A PRODUCER: He or she who makes things happen! A word that is used quite loosely in the film and video industry. The producer is the one who is able to obtain the creative ingredients to prompt a project to go, or the person who is able to raise the funding to give the project a green light but who then turns it over to another producer who makes it happen. Producers are looked at as the enemy by craftsmen who work on a project and are often disdained by actors who bring the soul of a project to life. They are scorned by film school students as a necessity but as people who do not have a creative bone in their body. It is a word that sometimes connotes disrespect, because of the business nature of showbusiness and anyone and everyone calls themselves a producer when they are “making that deal” or “bottom fishing” in the business. They haunt the film markets looking for that “one” deal, or package and they are the people who call film schools with enticements of multiple picture deals looking for the next Shane Black, John Schlessinger, Brad Silberling, Penelope Spheeris, Mike Werb, Alex Cox or Sydney Lumet, but instead make empty promises to students who are chasing dreams.
Students in my directing classes have told me that the producer is not creatively involved but merely someone who raises the money and turns it over to someone else to provide the creativity to a project. But then I ask them one question: “Who receives the Oscar® statuette at the Academy Awards® for best picture of the year?” Answer: THE PRODUCER. Not the director, the writer or the actor. They have their own statues. The Best Picture Award is given to the Producer of the motion picture, who stands with such producers as Steven Spielberg, Ray Stark, Howard Koch, Louis B. Mayer, Jack Warner; all producers whose driving force for their projects is integrity in creativity. Creativity in front, behind, before and after the rolling of the camera. The creative producer thinks inventively and ingeniously whether it is in the telling of the story, the casting of the picture, the selection of the director, the raising of the finances, and in some cases, the marketing of the film. The creative producer at any moment in the life of a project plays many different roles: the mother, the father, the lover, the romancer, the persuader, the psychologist, the soothsayer, the comic, the tragedian, the best friend, the teacher, the warrior, the negotiator, the arbitrator, the dreamer … the list seems neverending. The creative producer sees the project completed, dreams the project, gives birth to the project and then holds on as the project takes a life of its own, all the time molding it, shaping it, providing it with content to share with the world, and then leaving it with the hopes that it makes a difference. Does this sound familiar? It’s the same thing we hopefully do with our children.

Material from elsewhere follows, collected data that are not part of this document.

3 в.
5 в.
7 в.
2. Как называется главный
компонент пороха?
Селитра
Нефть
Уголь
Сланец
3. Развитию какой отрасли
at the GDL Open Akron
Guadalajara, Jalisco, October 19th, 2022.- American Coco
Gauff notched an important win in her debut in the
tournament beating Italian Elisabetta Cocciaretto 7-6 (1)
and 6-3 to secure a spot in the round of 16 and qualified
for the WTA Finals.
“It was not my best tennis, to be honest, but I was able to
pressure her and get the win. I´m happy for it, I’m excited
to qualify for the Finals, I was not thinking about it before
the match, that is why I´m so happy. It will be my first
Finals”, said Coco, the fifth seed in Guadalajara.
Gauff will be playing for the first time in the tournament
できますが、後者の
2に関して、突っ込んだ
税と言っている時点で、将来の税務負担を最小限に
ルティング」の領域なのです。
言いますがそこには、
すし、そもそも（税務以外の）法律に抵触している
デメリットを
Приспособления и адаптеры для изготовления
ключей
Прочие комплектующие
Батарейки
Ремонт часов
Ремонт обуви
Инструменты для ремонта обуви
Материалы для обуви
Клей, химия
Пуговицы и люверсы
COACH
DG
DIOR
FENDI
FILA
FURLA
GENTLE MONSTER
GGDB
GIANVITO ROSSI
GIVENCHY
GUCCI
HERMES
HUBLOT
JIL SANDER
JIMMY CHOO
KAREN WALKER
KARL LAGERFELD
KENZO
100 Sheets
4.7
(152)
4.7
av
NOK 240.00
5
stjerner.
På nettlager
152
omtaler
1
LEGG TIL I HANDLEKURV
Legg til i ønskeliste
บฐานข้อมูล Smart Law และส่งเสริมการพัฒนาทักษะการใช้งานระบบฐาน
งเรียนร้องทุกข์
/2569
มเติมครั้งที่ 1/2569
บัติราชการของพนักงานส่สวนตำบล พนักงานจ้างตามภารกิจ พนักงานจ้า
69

If we took one foot of film from a thousand-foot reel and held it up to the light what would we see? Well, at first glance we would see an image. But then upon further examination and analysis, and as we thought past the physical presence of the film in our hands, we would see actors, wardrobe, makeup, cinematography, sound (encoded somewhere around the image), set, location, props and maybe special effects.
Thinking further, we would realize that it also included everything it takes to do all of the above.
When a creative producer looks at the same strip of film, what he/she should be looking at are the dollar signs. Now imagine one thousand feet of film. In 35mm that represents a little over eleven minutes of film time and in its reeled version is the size of a 78rpm record (a dinosaur today). Imagine that you are holding this in your two hands (and it takes two hands to hold it), and there are nine more reels stacked on top, making the stack quite heavy. Now look at it. You are holding Titanic, which cost $250,000,000. Or you may be holding The Clonus Horror, which cost $250,000. What is the difference between the two? They look the same; they are the same height, the same weight. But why does one cost .001 percent of the other? What role did creativity play in the planning, execution and eventual completion of these projects that apparently look and feel the same? Does the amount of money spent on a film mean an improvement in the film? Can an understanding of creativity go beyond that which is seen on the screen and include how it got there? What role do the words “ego” and “relationship” play when being creative? These and other questions will be answered throughout this book. You will see various tenets of producing, in maintaining creativity, and be able to make creative decisions based upon the integrity of the work and the ultimate end result of the project.